**WHAT THE TASK REQUIRES:** Return the lines below that contain "only".
(Beginning of EXTRACTED RECORDS)
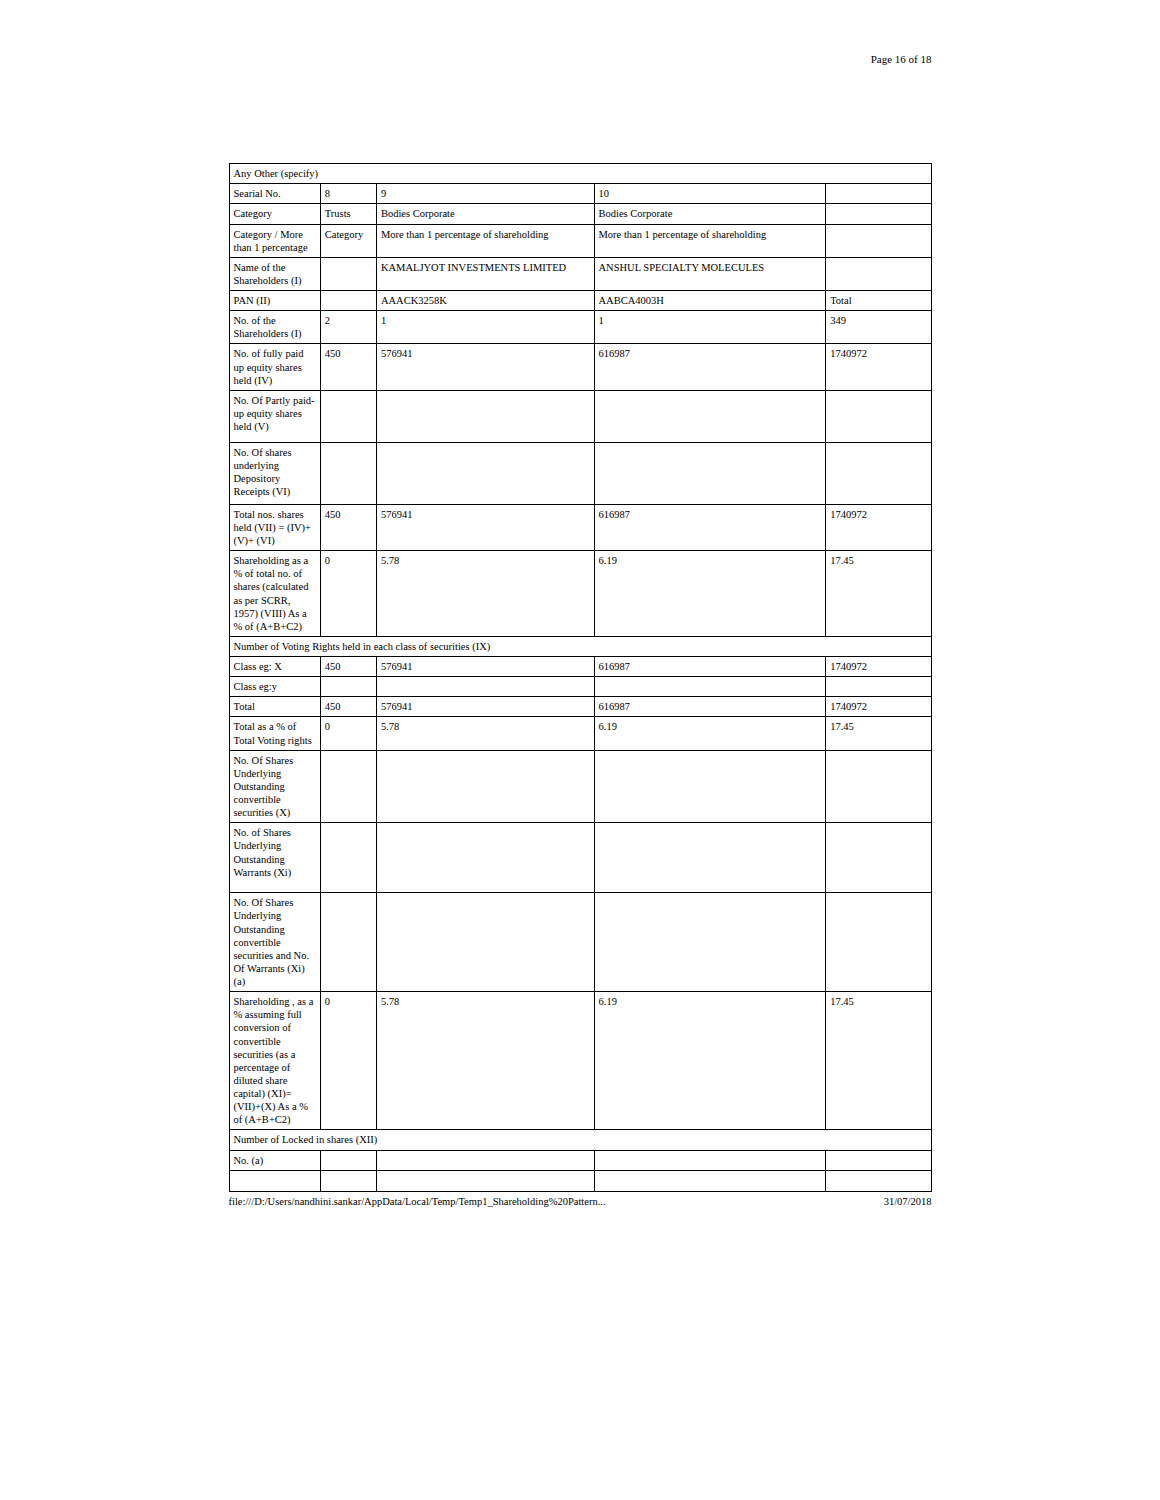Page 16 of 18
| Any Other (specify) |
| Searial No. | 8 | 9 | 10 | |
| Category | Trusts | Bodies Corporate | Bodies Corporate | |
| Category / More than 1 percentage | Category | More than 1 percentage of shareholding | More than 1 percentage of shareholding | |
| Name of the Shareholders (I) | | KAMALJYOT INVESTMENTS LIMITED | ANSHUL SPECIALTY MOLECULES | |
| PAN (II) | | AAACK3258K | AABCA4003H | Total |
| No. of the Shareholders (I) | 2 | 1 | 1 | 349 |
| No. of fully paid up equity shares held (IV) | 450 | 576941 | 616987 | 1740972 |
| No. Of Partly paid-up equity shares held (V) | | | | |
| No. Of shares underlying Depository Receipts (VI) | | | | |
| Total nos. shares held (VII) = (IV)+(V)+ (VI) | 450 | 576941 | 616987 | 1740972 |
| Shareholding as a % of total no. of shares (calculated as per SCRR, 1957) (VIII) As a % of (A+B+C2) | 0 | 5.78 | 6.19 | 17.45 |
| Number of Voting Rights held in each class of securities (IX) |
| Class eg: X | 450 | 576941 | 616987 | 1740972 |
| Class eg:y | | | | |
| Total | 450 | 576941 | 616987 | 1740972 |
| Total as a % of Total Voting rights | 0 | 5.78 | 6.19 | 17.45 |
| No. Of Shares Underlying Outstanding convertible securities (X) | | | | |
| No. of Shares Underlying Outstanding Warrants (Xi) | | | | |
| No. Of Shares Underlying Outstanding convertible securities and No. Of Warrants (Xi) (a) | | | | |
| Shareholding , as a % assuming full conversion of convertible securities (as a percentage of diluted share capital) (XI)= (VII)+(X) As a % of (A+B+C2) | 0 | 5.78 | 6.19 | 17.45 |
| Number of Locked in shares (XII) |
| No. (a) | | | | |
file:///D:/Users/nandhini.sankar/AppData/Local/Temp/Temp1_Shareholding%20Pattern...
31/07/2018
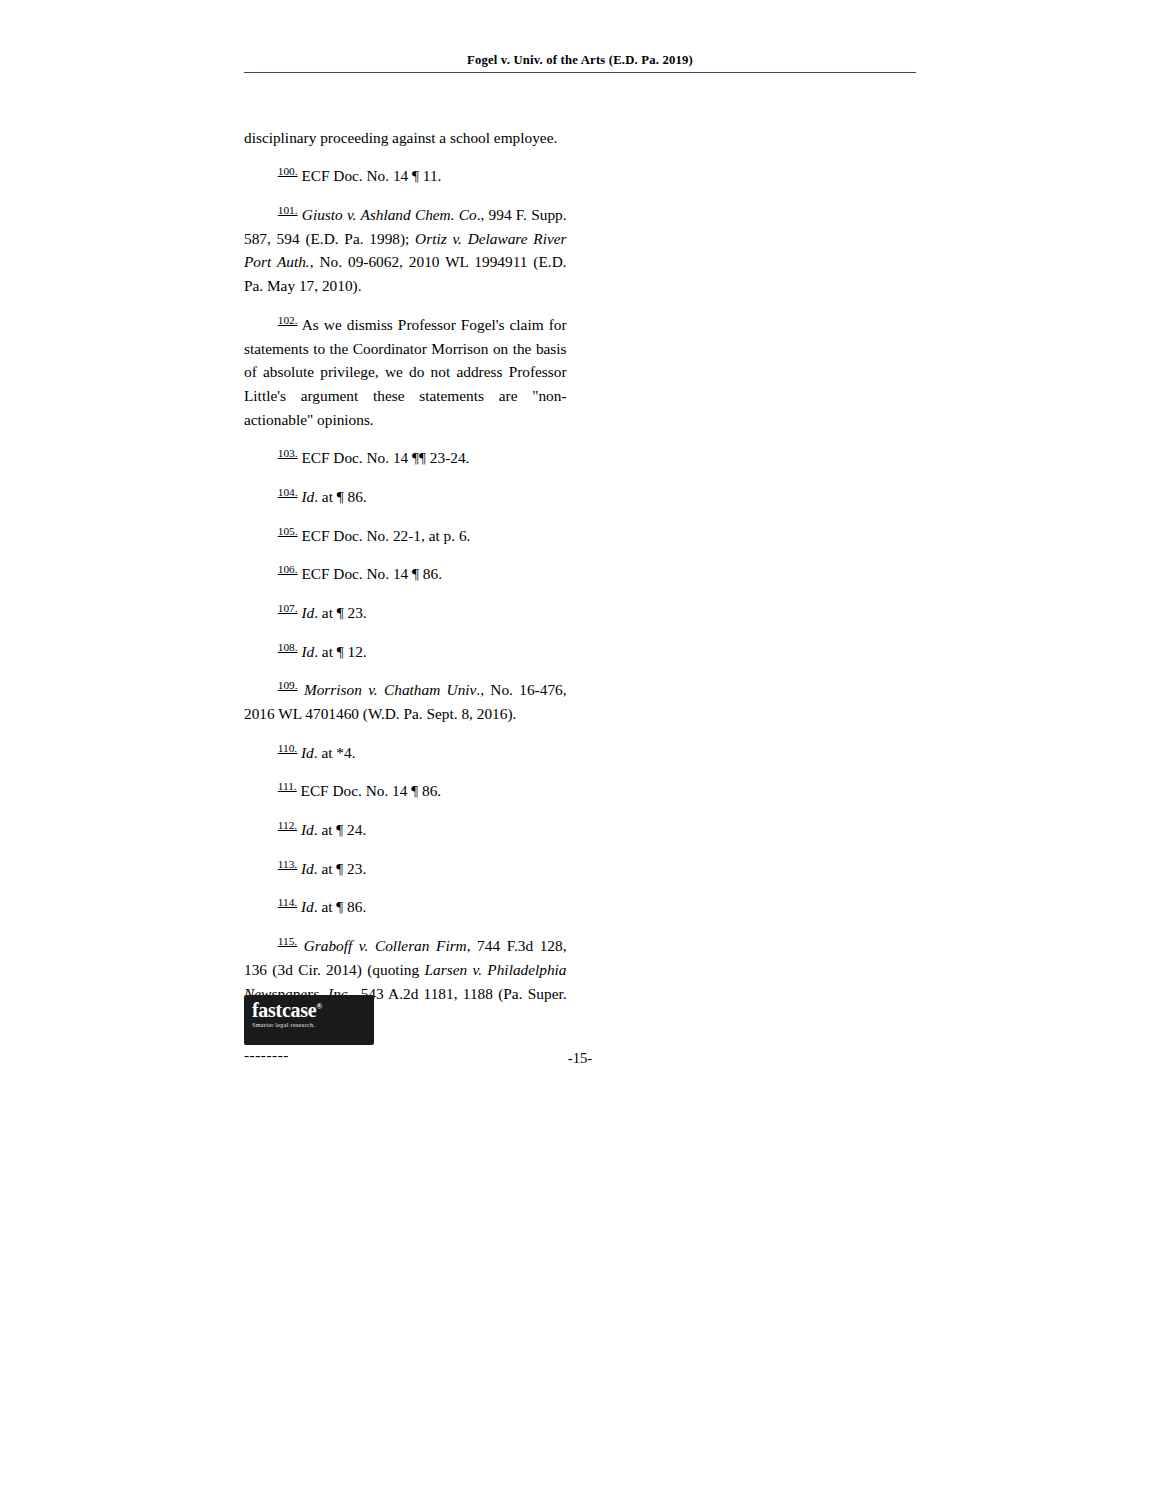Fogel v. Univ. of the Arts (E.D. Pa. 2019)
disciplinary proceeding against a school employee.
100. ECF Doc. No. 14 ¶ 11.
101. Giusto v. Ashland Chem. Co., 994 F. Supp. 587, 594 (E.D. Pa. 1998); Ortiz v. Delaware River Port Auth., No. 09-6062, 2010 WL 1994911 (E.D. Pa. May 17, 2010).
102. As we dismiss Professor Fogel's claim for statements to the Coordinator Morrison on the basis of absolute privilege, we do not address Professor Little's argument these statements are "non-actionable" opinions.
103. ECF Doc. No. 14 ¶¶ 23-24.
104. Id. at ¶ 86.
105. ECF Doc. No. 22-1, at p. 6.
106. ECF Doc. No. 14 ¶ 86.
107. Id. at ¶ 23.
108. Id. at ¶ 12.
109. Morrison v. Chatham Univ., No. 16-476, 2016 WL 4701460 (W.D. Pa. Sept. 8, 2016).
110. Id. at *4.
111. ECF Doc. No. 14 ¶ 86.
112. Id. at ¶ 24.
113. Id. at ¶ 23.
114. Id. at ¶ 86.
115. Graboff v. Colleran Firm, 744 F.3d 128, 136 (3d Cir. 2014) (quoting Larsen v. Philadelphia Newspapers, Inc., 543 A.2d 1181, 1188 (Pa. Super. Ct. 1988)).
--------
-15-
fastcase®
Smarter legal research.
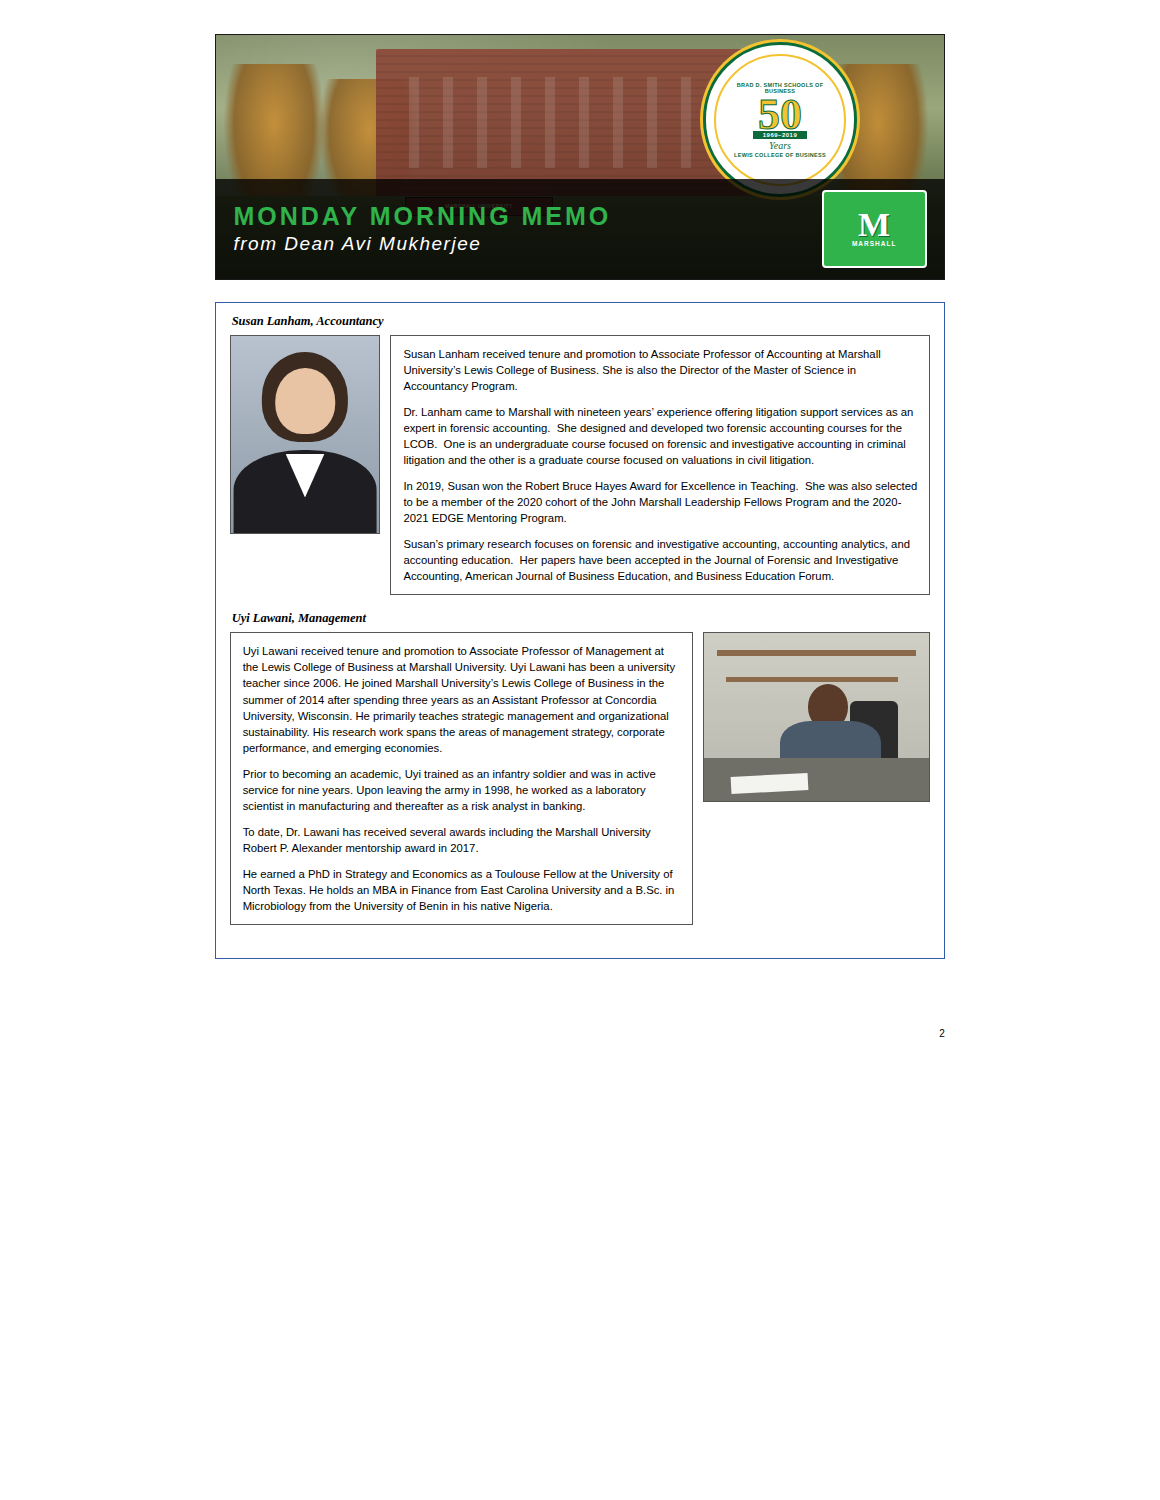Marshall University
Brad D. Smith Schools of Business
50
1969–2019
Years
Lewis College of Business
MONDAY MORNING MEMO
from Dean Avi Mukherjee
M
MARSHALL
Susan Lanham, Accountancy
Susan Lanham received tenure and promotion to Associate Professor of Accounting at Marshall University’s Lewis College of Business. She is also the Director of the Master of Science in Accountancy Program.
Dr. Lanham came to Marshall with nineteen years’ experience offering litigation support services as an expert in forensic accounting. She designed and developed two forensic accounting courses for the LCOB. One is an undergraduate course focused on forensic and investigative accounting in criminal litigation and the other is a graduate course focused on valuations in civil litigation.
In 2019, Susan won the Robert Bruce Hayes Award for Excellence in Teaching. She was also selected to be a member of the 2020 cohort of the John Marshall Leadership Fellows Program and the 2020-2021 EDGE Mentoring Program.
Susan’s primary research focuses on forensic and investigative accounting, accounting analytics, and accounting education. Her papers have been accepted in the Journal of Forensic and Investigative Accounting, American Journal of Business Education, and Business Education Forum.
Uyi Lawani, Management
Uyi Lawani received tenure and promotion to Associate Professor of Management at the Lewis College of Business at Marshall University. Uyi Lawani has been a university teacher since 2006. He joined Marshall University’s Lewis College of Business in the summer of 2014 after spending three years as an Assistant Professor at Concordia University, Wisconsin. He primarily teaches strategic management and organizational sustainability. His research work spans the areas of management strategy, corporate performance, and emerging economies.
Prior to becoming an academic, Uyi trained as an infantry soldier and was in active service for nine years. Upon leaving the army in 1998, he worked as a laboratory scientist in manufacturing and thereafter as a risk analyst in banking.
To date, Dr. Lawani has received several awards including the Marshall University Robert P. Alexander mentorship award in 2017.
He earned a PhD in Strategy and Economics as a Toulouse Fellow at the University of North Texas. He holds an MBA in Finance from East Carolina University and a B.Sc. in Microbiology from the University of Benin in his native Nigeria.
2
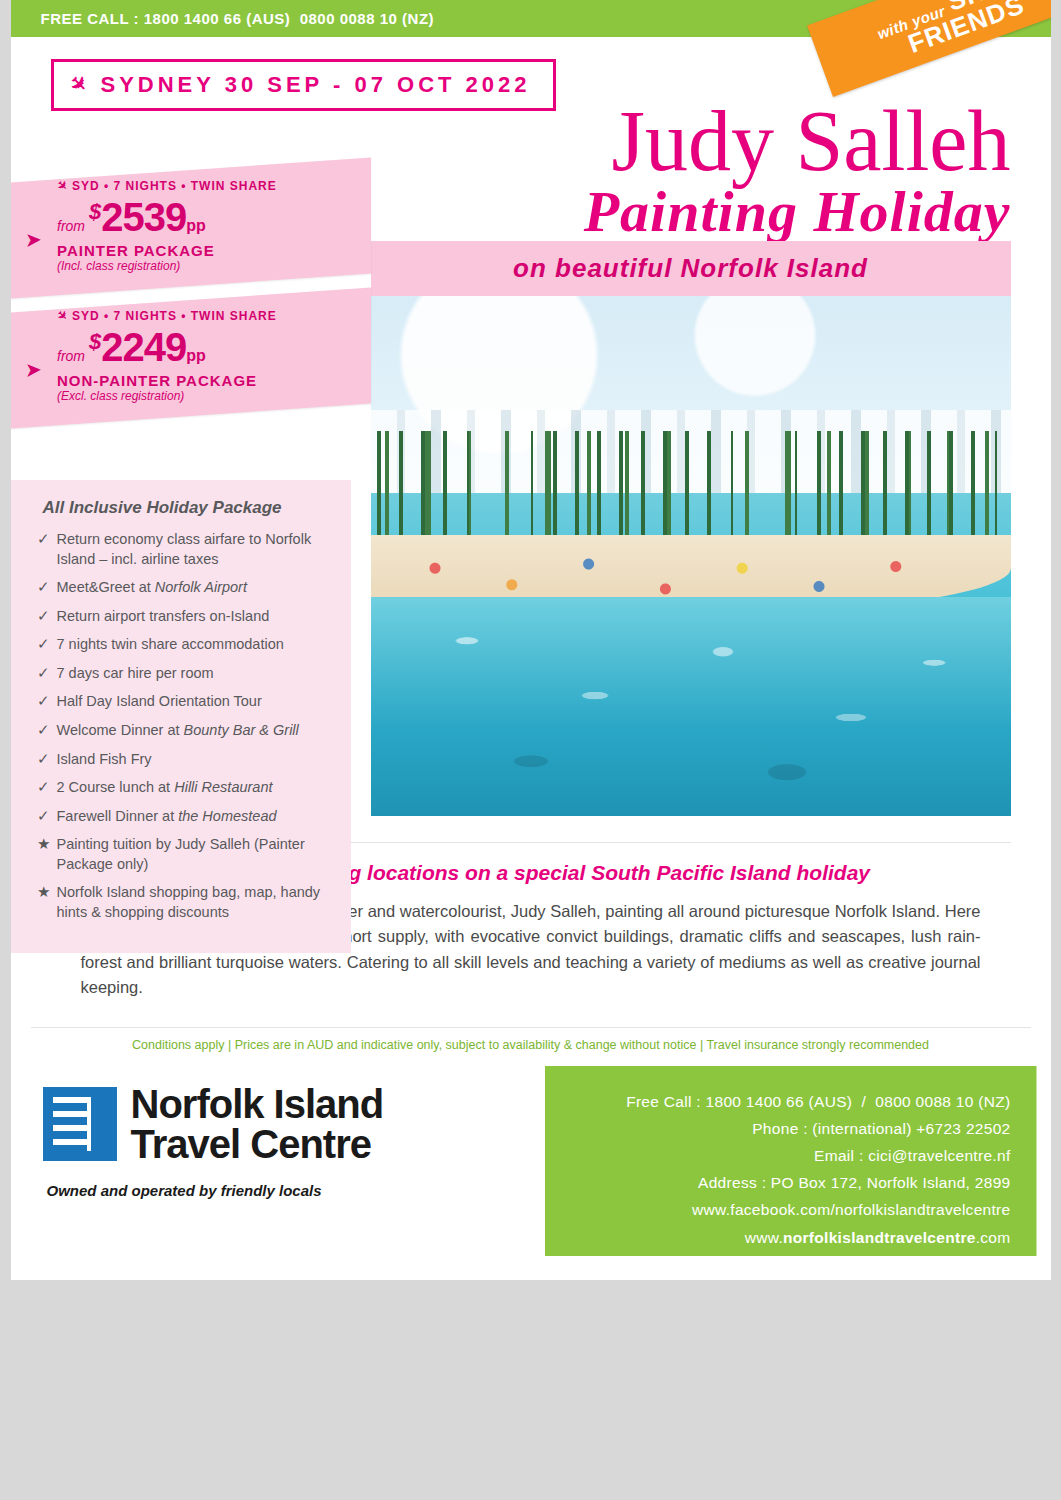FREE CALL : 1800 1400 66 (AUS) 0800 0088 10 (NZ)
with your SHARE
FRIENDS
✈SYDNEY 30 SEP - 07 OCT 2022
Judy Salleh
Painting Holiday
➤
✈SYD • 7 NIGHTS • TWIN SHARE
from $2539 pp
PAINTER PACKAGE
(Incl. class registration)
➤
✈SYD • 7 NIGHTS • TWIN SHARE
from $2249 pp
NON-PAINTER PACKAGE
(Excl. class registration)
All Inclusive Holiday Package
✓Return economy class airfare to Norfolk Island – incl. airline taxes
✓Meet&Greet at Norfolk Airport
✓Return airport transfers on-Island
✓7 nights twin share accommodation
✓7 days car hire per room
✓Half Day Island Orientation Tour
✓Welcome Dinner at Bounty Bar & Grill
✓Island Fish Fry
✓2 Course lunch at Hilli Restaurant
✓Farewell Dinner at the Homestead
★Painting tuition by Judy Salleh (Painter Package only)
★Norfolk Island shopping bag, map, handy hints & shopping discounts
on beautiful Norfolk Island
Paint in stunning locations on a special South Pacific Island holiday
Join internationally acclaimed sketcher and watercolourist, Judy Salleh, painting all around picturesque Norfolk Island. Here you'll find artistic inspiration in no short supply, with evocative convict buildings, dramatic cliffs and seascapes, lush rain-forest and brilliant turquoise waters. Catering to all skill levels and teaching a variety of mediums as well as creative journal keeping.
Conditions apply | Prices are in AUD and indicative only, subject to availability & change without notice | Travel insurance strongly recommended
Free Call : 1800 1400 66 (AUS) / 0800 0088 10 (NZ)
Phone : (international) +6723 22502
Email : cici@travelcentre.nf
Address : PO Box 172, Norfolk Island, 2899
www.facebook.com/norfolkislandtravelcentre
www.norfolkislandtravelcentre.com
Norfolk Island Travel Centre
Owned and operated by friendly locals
(End of EXTRACTED RECORDS)
**REPLY TO THE EXERCISE:**
★Painting tuition by Judy Salleh (Painter Package only)
Conditions apply | Prices are in AUD and indicative only, subject to availability & change without notice | Travel insurance strongly recommended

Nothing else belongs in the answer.